Luckily, in-depth understanding is not a prerequisite for research. To quote Galileo: Io stimo più il trovar un vero, benché di cosa leggiera, che 'l disputar lungamente delle massime questioni senza conseguir verità nissuna (I esteem the discovery of truth in even the slightest matters to be of more value than the prolonged dispute of grand issues without achieving any truth). Where you draw the line is ultimately a judgment call.
So let’s march onwards. In the causa prima paper we took a state-of-the-art dataset –thanks Ben - on supermassive black holes and their host galaxies and fed it to two causal discovery methods, the Peter-Clark (PC) algorithm and the Fast Causal Inference (FCI) algorithm.
Supermassive black holes (like that one in the famous picture) are found at the center of most galaxies, but only a relatively small set of them has a reliable measurement of mass. There is a long standing chicken-egg debate on whether supermassive black holes shape their host galaxy, that is (black hole) -> (galaxy properties) or the other way around, i.e. (black hole) <- (galaxy properties). This is not a purely data-driven debate either: there is lots of theory about black hole accretion and galaxy formation and how the two interact. The word co-evolution is frequently heard in this context.

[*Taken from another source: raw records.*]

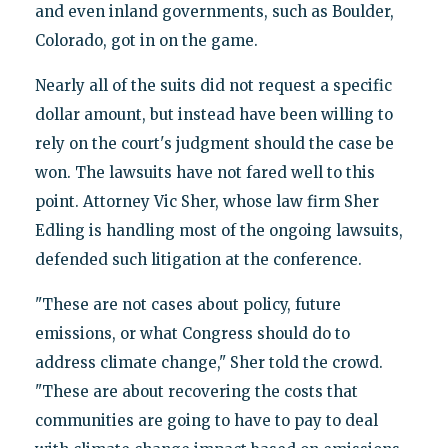
and even inland governments, such as Boulder,
Colorado, got in on the game.
Nearly all of the suits did not request a specific
dollar amount, but instead have been willing to
rely on the court's judgment should the case be
won. The lawsuits have not fared well to this
point. Attorney Vic Sher, whose law firm Sher
Edling is handling most of the ongoing lawsuits,
defended such litigation at the conference.
"These are not cases about policy, future
emissions, or what Congress should do to
address climate change," Sher told the crowd.
"These are about recovering the costs that
communities are going to have to pay to deal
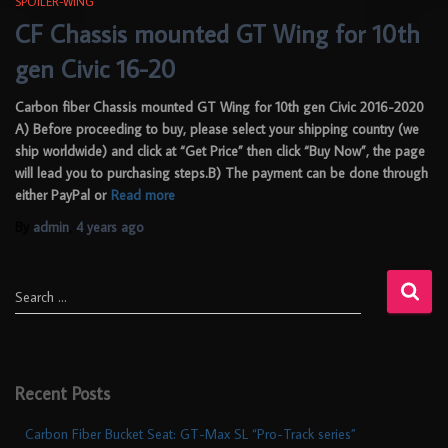
SPOILER-WING
CF Chassis mounted GT Wing for 10th
gen Civic 16-20
Carbon fiber Chassis mounted GT Wing for 10th gen Civic 2016-2020
A) Before proceeding to buy, please select your shipping country (we
ship worldwide) and click at “Get Price” then click “Buy Now”, the page
will lead you to purchasing steps.B) The payment can be done through
either PayPal or
Read more
By
admin
,
4 years
ago
Search …
Recent Posts
Carbon Fiber Bucket Seat: GT-Max SL “Pro-Track series”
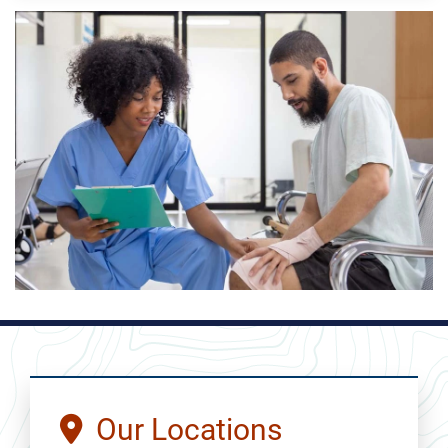
Our Locations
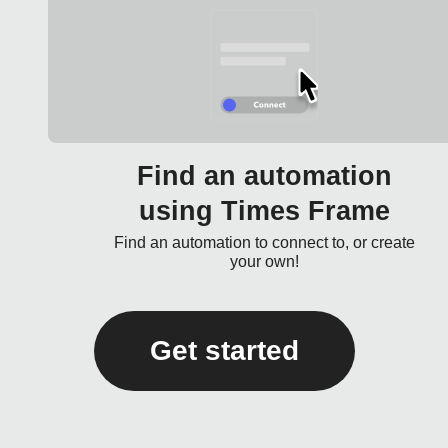
Find an automation
using Times Frame
Find an automation to connect to, or create
your own!
Get started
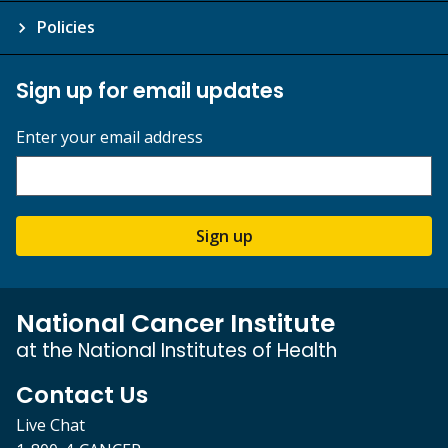
Policies
Sign up for email updates
Enter your email address
Sign up
National Cancer Institute
at the National Institutes of Health
Contact Us
Live Chat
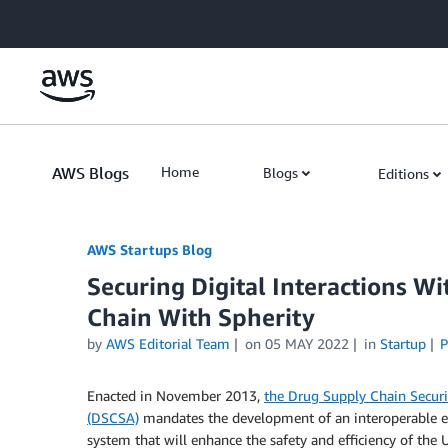
Skip to Main Content
AWS Blogs
Home
Blogs
Editions
AWS Startups Blog
Securing Digital Interactions W
Chain With Spherity
by
AWS Editorial Team
on
05 MAY 2022
in
Startup
P
Enacted in November 2013,
the Drug Supply Chain Securi
(DSCSA)
mandates the development of an interoperable e
system that will enhance the safety and efficiency of the 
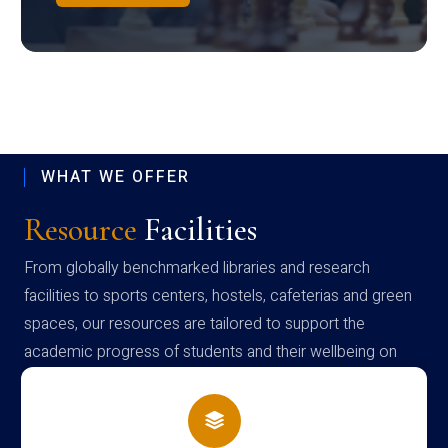
WHAT WE OFFER
Resource
Facilities
From globally benchmarked libraries and research
facilities to sports centers, hostels, cafeterias and green
spaces, our resources are tailored to support the
academic progress of students and their wellbeing on
campus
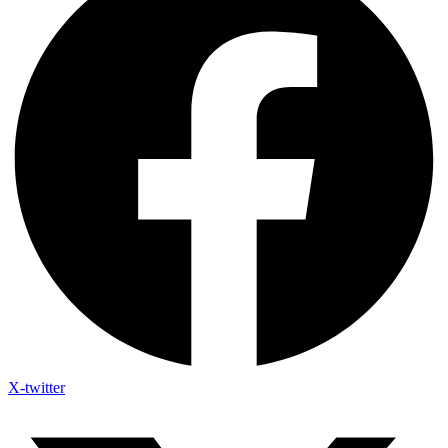
X-twitter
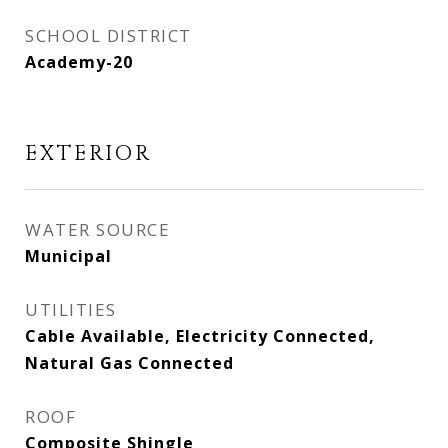
SCHOOL DISTRICT
Academy-20
EXTERIOR
WATER SOURCE
Municipal
UTILITIES
Cable Available, Electricity Connected,
Natural Gas Connected
ROOF
Composite Shingle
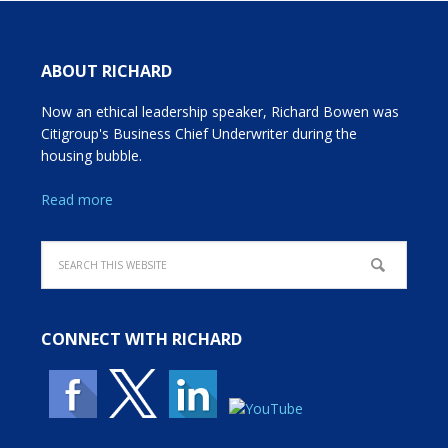
ABOUT RICHARD
Now an ethical leadership speaker, Richard Bowen was
Citigroup's Business Chief Underwriter during the
housing bubble.
Read more
CONNECT WITH RICHARD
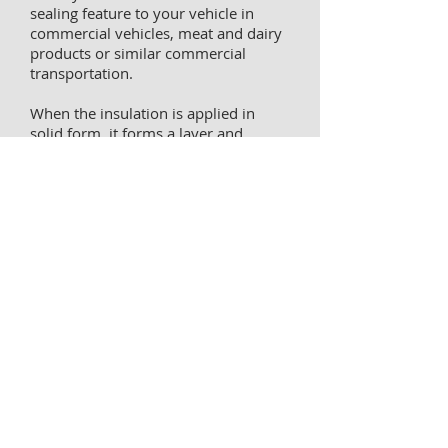
sealing feature to your vehicle in
commercial vehicles, meat and dairy
products or similar commercial
transportation.
When the insulation is applied in
solid form, it forms a layer and
provides 100% sealing. Moreover, we
serve with very economical prices.
Get 100% success rate with FIBERCO
experience in cold chain transport.
Our achievements in dozens of high-
level domestic and international
projects have been registered with
the references of the companies we
partner with.
Please call for detailed information.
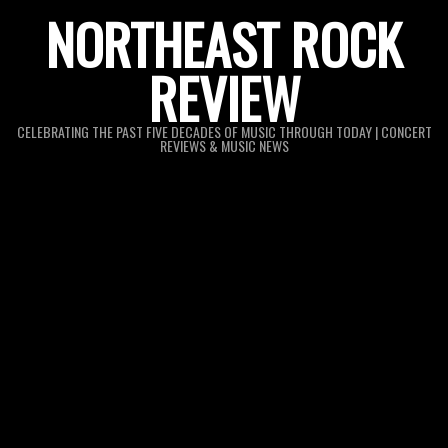
Skip
NORTHEAST ROCK
to
REVIEW
content
CELEBRATING THE PAST FIVE DECADES OF MUSIC THROUGH TODAY | CONCERT
REVIEWS & MUSIC NEWS
Primary
Navigation
Menu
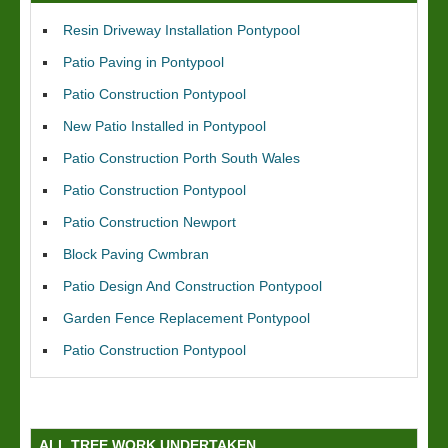
Resin Driveway Installation Pontypool
Patio Paving in Pontypool
Patio Construction Pontypool
New Patio Installed in Pontypool
Patio Construction Porth South Wales
Patio Construction Pontypool
Patio Construction Newport
Block Paving Cwmbran
Patio Design And Construction Pontypool
Garden Fence Replacement Pontypool
Patio Construction Pontypool
ALL TREE WORK UNDERTAKEN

Looks like a good open problem to apply causal discovery to, right?
[…to be continued…]
[1] Even though, strictly speaking, no knowledge is really ‘prior’. Everything we know we learned from data, either as individuals or as a species through brain structures hard-coded by evolution.
[2] Clearly one could have smoked enough to get stained teeth and then quit, so we might count him among the people who have stained teeth but neither smoke nor drink coffee. This suggests that the variable smoking should be split into smoking yesterday and smoking today. Agreeing on what exactly is to be considered a variable is important. Here I keep it simple by assuming that smokers never quit.
[3] The first one is better than the second in some cases: making simplified models of reality (or even of someone else’s theory) is an exercise in deliberate, controlled misunderstanding! The feeling of ‘knowing what you should do’, even if unjustified, is empowering. On the other hand, realising that the pieces of the puzzle are not fitting together can be paralising.